++++ Vorliegender Text ++++

Der Bundesgerichtshof hat in einer aktuellen Entscheidung klargestellt, daß § 15 a RVG auch auf Altfälle anwendbar ist (Beschluß vom 02.09.2009, II ZB 35/07). Er führt dazu aus:

 

„Der Gesetzgeber hat durch die Einführung von  § 15 a Abs. 1 RVG (Art 7 Abs. 4 Nr. 3 des Gesetzes zur Modernisierung von Verfahren im anwaltlichen und notariellen Berufsrecht, zur Errichtung einer Schlichtungsstelle der Rechtsanwaltschaft sowie zur Änderung sonstiger Vorschriften, BGBl 1 S. 2449) die bereits unter Geltung des § 118 BRAGO und nachfolgend unter Vorb. 3 Abs. 4 VV RVG bestehende Gesetzeslage klargestellt. Die Anrechnungsvorschrift wirkt sich danach grundsätzlich im Verhältnis zu Dritten, damit insbesondere im Kostenfestsetzungsverfahren, nicht aus. Im Kostenfestsetzungsverfahren musste und muss eine Verfahrensgebühr, von den in § 15 a Abs. 2 RVG geregelten Ausnahmen abgesehen, stets auch dann in der geltend gemachten Höhe festgesetzt werden, wenn für den Bevollmächtigten des Erstattungsberechtigten eine Geschäftsgebühr entstanden ist.“

 

Der II. Senat des BGH bezieht sich in seiner Entscheidung ausdrücklich auf die Rechtsprechung des VIII. Zivilsenates des BGH (insb. Beschluss vom 22. 01.2008, VIII ZB 57/07, NJW 2008, 1323 ff.), der insbesondere Anlaß für die gesetzliche Klarstellung gewesen ist. Ausdrücklich nimmt der II. Senat Stellung zu der Rechtsaufasung des VIII. Senats und führt aus, aus welchen Gründen er dieser Rechtsauffassung nicht zu folgen vermag:

 

"...Ohne die gegen diese Lösung des Anrechnungsproblems anzuführenden systematischen, teleologischen und sprachlichen Argumente im Einzelnen darzustellen, vermag der Senat ihr nicht zuletzt im Hinblick auf die teilweise zu Recht als katastrophal bezeichneten Folgen aber auch, weil er sie aus den gesetzlichen Bestimmungen nicht abzuleiten vermag, nicht zu folgen."

++++

● **Aufgabe**: Stimmen die folgenden Aussagen mit dem Text zum BGH-Beschluss überein? Beantworte jede mit Ja oder Nein und zitiere wörtlich die entscheidende Stelle. 1. Der Beschluss des Bundesgerichtshofs stammt vom 02.09.2009. 2. Die Anrechnungsvorschrift wirkt sich grundsätzlich im Kostenfestsetzungsverfahren aus. 3. Der II. Senat schließt sich der Rechtsauffassung des VIII. Senats an.

++++ Gegebene Angaben ++++

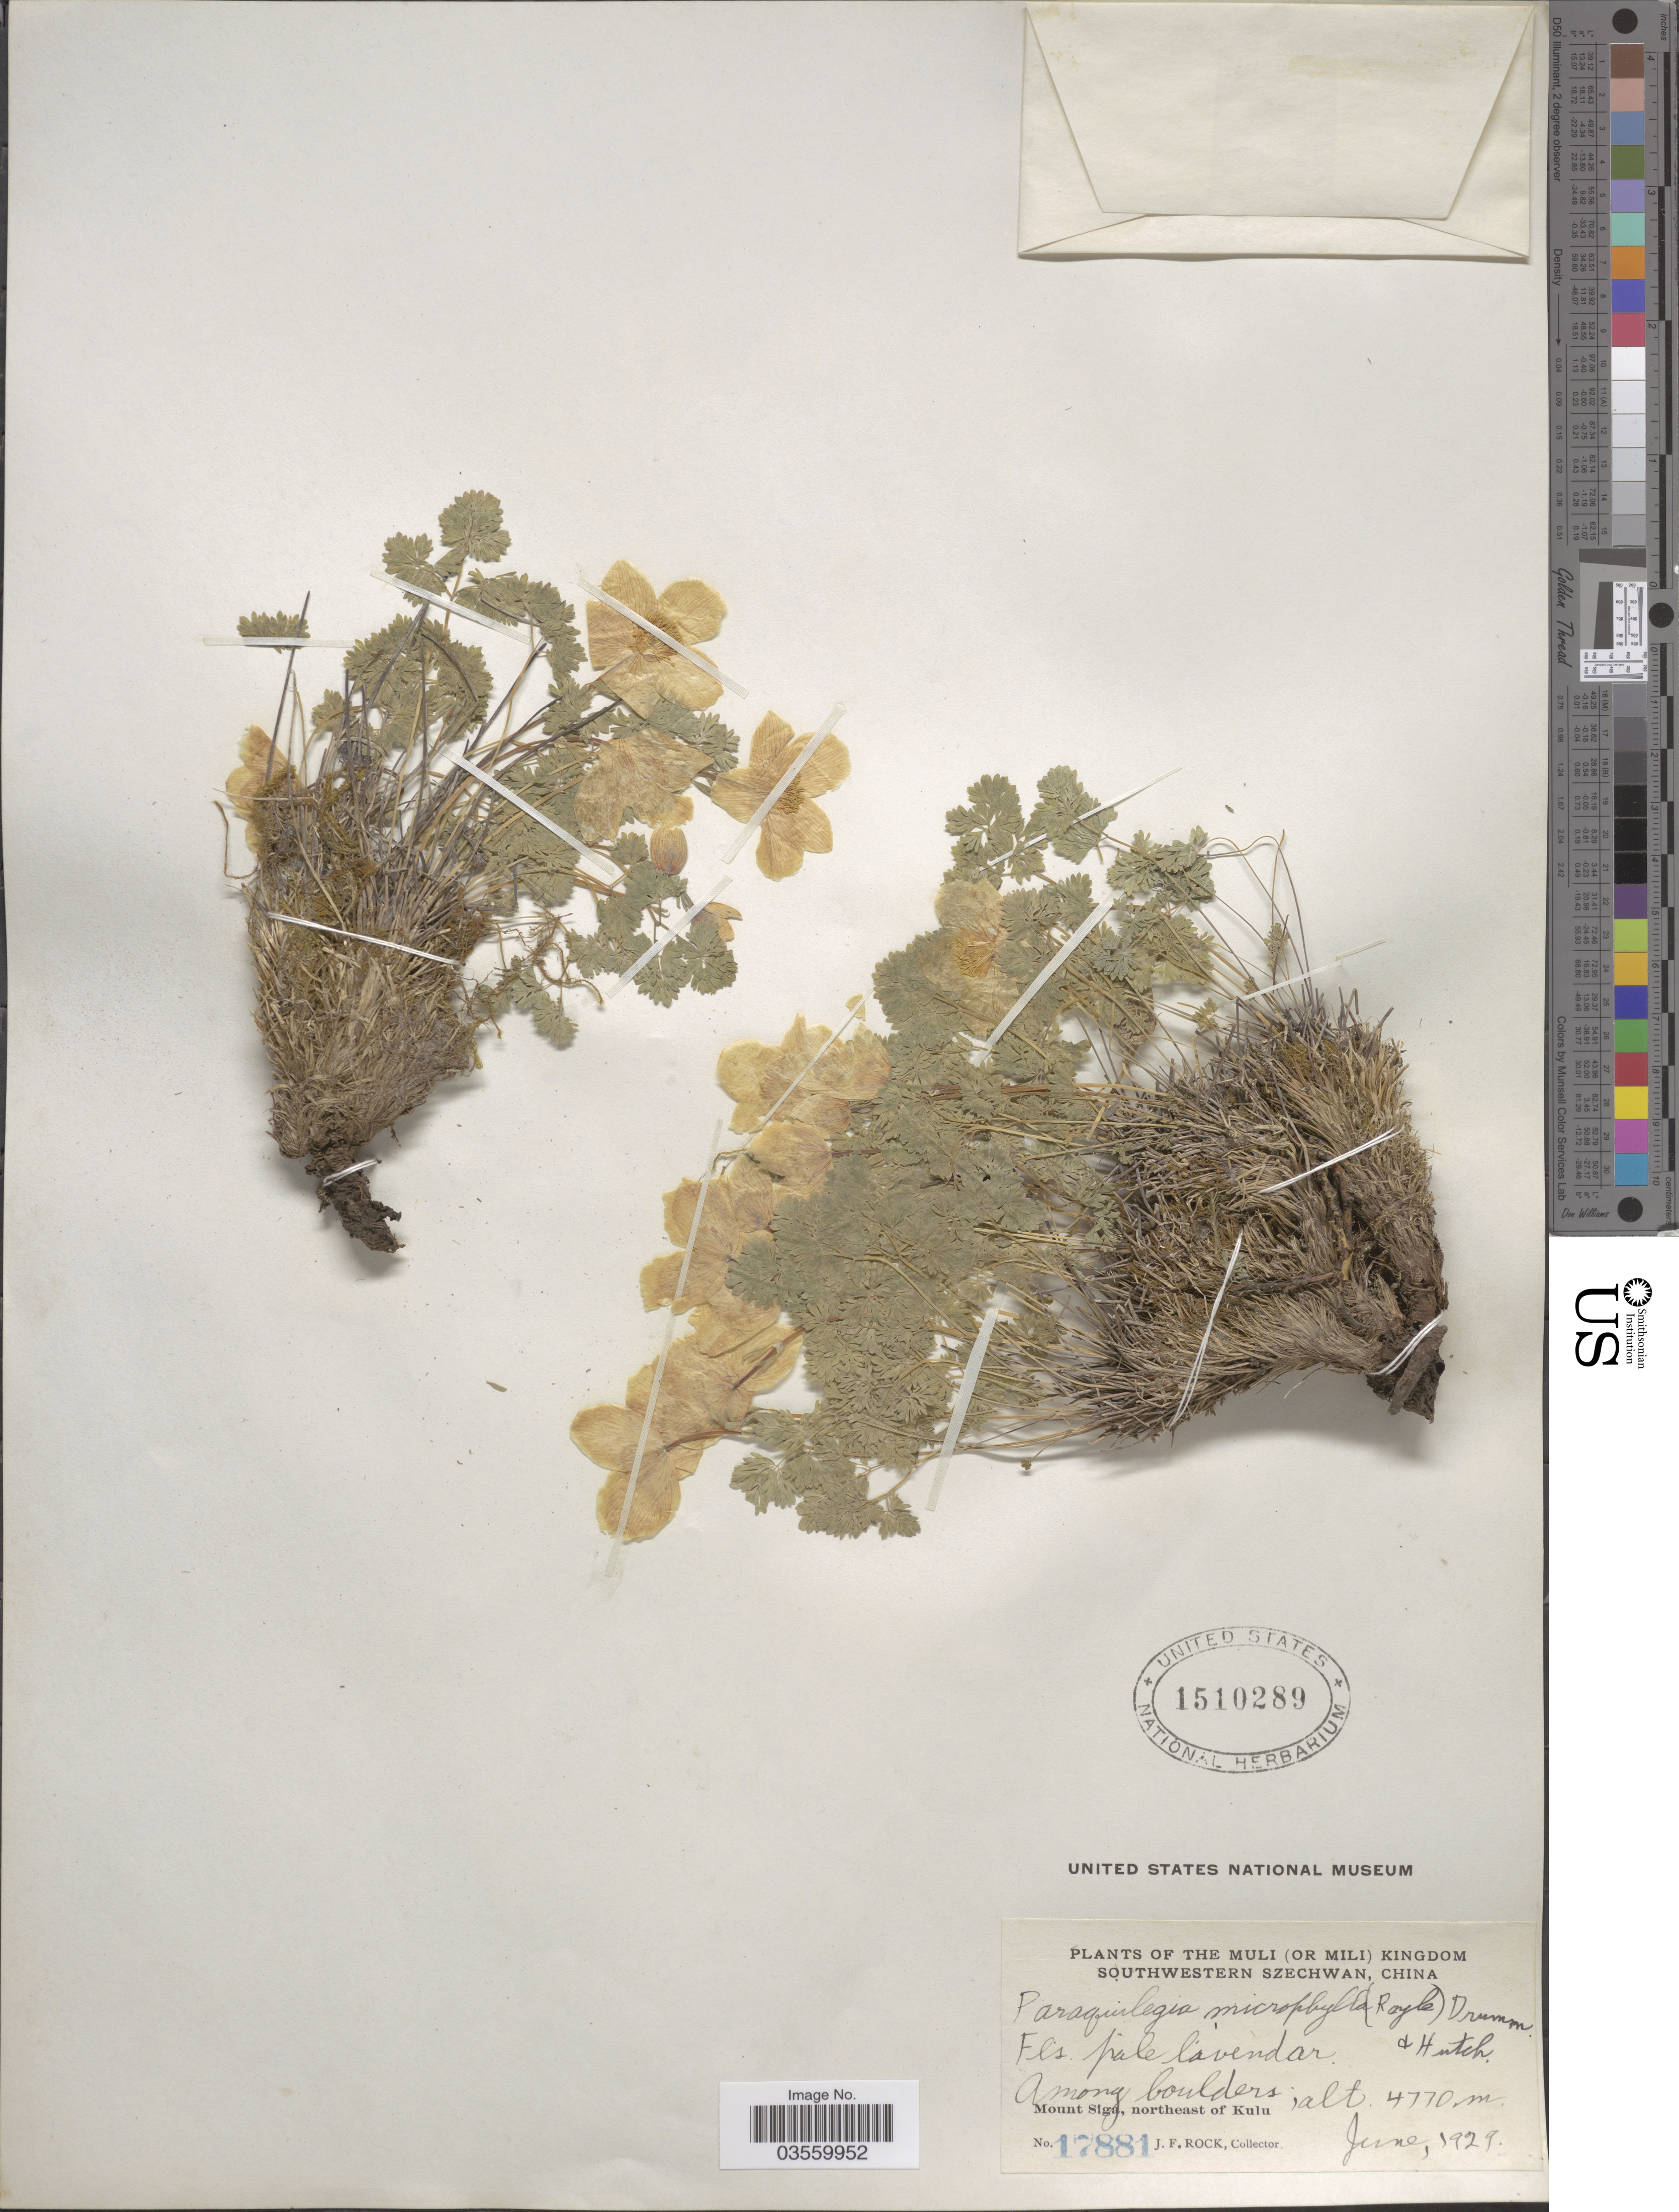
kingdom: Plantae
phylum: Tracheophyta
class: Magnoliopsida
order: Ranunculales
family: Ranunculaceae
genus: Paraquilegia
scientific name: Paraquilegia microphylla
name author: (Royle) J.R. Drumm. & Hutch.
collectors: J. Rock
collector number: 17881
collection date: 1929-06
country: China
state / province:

++++

● **Richtige Lösung**:
1. Ja: „Beschluß vom 02.09.2009, II ZB 35/07“
2. Nein: „Die Anrechnungsvorschrift wirkt sich danach grundsätzlich im Verhältnis zu Dritten, damit insbesondere im Kostenfestsetzungsverfahren, nicht aus.“
3. Nein: „führt aus, aus welchen Gründen er dieser Rechtsauffassung nicht zu folgen vermag“